Codes: M - MA - MM
Site types that use this protocol: Terrestrial
Climate is not constant: records over the last two centuries have shown that both long-term trends and short-term perturbations in climate can occur. There is concern that human activities may be inadvertently changing the earth's climate through an enhanced 'greenhouse effect', by continuing emissions of carbon dioxide and other gases which will cause the temperature of the earth's surface to increase. The local impact of these global changes in climate is not yet known. Climatic conditions, particularly temperature and rainfall, probably provide the most important constraint on ecological processes; a knowledge of long-term changes in climate therefore provides the starting point for any analysis of changes in ecosystem structure and dynamics at a site.
The Meteorology protocol consists of both automatic and manual approaches, as detailed below.

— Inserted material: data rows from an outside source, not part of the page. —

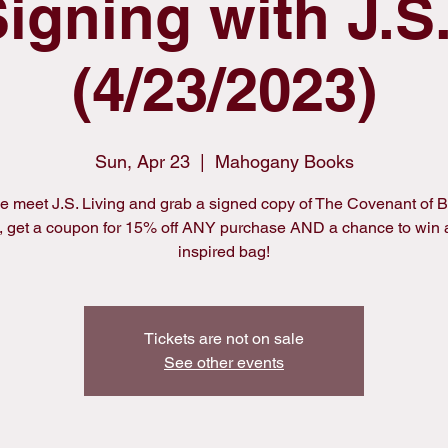
igning with J.S.
(4/23/2023)
Sun, Apr 23
  |  
Mahogany Books
 meet J.S. Living and grab a signed copy of The Covenant of B
 get a coupon for 15% off ANY purchase AND a chance to win
inspired bag!
Tickets are not on sale
See other events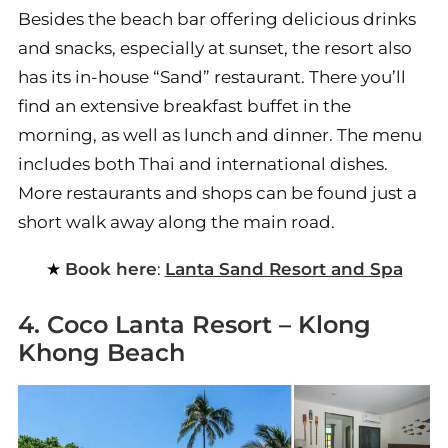
Besides the beach bar offering delicious drinks
and snacks, especially at sunset, the resort also
has its in-house “Sand” restaurant. There you’ll
find an extensive breakfast buffet in the
morning, as well as lunch and dinner. The menu
includes both Thai and international dishes.
More restaurants and shops can be found just a
short walk away along the main road.
Book here
:
Lanta Sand Resort and Spa
4. Coco Lanta Resort – Klong
Khong Beach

Automatic Weather Stations
All our terrestrial sites collect meteorological (weather) data using automatic weather stations (AWSs). These allow meteorological data to be collected at frequent intervals over long time periods, and are particularly suited to sites that are geographically remote, making manual meteorological recording unfeasible.
View MA protocol [PDF]
Standard (manual) meteorological observations
In common with a large number of sites in the UK, all ECN sites have some historic meteorological data, many of which have been collected to meet the criteria of the Meteorological Office. Standard meteorological observations are made at many of ECN's sites in order to preserve the continuity of these historic data and to provide calibration and back-up for the ECN automatic weather stations.